Task to carry out ▸ Copy the lines below word for word, from the line with "family: Equisetaceae" to the line with "order: Polyporales", both of those lines included.

Information given ▸
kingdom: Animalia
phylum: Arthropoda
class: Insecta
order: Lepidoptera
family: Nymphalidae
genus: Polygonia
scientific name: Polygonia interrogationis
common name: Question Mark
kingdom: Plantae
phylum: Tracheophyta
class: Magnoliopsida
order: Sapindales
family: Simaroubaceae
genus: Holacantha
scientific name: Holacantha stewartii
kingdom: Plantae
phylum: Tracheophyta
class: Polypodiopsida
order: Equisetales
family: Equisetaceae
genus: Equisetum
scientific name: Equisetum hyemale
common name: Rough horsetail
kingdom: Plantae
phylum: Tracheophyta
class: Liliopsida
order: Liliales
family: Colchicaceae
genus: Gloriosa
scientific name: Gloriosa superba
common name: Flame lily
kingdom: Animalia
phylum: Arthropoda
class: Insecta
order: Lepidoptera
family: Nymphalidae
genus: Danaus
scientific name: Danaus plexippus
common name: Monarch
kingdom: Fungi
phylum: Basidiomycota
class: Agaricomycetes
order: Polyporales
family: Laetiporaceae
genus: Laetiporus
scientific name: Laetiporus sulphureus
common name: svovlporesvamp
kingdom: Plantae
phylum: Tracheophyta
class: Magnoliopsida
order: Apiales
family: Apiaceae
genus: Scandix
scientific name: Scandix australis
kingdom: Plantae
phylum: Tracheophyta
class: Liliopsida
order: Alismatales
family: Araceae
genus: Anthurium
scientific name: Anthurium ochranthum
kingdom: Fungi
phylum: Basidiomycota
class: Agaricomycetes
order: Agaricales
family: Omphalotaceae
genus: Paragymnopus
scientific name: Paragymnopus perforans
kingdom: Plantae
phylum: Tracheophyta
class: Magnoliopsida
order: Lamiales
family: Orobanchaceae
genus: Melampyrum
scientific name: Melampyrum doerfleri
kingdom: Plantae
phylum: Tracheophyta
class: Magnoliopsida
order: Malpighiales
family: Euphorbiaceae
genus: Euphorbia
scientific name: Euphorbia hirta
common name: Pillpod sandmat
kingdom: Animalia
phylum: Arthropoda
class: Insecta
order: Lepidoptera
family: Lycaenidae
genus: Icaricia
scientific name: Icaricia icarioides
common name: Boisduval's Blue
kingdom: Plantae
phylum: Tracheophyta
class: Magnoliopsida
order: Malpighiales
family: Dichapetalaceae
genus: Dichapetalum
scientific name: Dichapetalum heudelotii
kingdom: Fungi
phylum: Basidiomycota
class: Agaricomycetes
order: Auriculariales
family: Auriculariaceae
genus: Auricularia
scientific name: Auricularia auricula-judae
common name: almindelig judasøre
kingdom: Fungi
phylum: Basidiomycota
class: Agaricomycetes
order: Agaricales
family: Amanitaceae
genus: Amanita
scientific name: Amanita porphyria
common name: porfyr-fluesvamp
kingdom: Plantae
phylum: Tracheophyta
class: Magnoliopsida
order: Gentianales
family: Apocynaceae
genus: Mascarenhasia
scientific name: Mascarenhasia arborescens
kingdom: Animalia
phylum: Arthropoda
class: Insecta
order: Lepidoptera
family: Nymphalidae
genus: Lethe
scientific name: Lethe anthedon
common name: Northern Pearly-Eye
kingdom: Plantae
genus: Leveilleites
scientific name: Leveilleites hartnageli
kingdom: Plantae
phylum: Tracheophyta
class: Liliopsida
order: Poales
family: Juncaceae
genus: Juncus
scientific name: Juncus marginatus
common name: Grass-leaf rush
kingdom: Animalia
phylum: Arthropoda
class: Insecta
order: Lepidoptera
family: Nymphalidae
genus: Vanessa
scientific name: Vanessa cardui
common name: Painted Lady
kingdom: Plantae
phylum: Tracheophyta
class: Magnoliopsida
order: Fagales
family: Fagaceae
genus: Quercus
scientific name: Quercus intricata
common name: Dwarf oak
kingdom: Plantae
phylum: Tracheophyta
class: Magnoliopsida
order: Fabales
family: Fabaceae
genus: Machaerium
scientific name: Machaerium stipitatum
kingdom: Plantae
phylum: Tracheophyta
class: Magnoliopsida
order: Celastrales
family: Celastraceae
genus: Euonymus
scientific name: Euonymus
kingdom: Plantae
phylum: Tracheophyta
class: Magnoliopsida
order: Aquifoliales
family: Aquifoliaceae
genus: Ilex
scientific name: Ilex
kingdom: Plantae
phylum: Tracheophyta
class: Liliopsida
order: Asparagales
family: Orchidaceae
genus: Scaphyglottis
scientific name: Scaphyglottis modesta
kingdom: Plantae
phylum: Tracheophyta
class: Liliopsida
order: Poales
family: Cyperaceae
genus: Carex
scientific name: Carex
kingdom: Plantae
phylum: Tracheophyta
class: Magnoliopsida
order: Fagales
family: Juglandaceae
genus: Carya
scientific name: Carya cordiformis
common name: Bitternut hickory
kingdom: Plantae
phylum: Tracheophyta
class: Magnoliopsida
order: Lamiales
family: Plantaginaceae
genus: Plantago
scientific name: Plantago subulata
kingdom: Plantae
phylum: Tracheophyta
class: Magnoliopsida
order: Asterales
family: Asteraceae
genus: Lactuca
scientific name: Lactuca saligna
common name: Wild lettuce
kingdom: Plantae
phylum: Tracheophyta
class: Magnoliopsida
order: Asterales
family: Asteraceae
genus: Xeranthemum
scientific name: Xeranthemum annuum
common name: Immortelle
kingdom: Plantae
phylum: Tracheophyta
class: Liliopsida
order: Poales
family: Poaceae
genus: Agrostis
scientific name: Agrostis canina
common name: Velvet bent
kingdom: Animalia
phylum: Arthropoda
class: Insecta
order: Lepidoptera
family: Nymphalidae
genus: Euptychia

The response ▸
family: Equisetaceae
genus: Equisetum
scientific name: Equisetum hyemale
common name: Rough horsetail
kingdom: Plantae
phylum: Tracheophyta
class: Liliopsida
order: Liliales
family: Colchicaceae
genus: Gloriosa
scientific name: Gloriosa superba
common name: Flame lily
kingdom: Animalia
phylum: Arthropoda
class: Insecta
order: Lepidoptera
family: Nymphalidae
genus: Danaus
scientific name: Danaus plexippus
common name: Monarch
kingdom: Fungi
phylum: Basidiomycota
class: Agaricomycetes
order: Polyporales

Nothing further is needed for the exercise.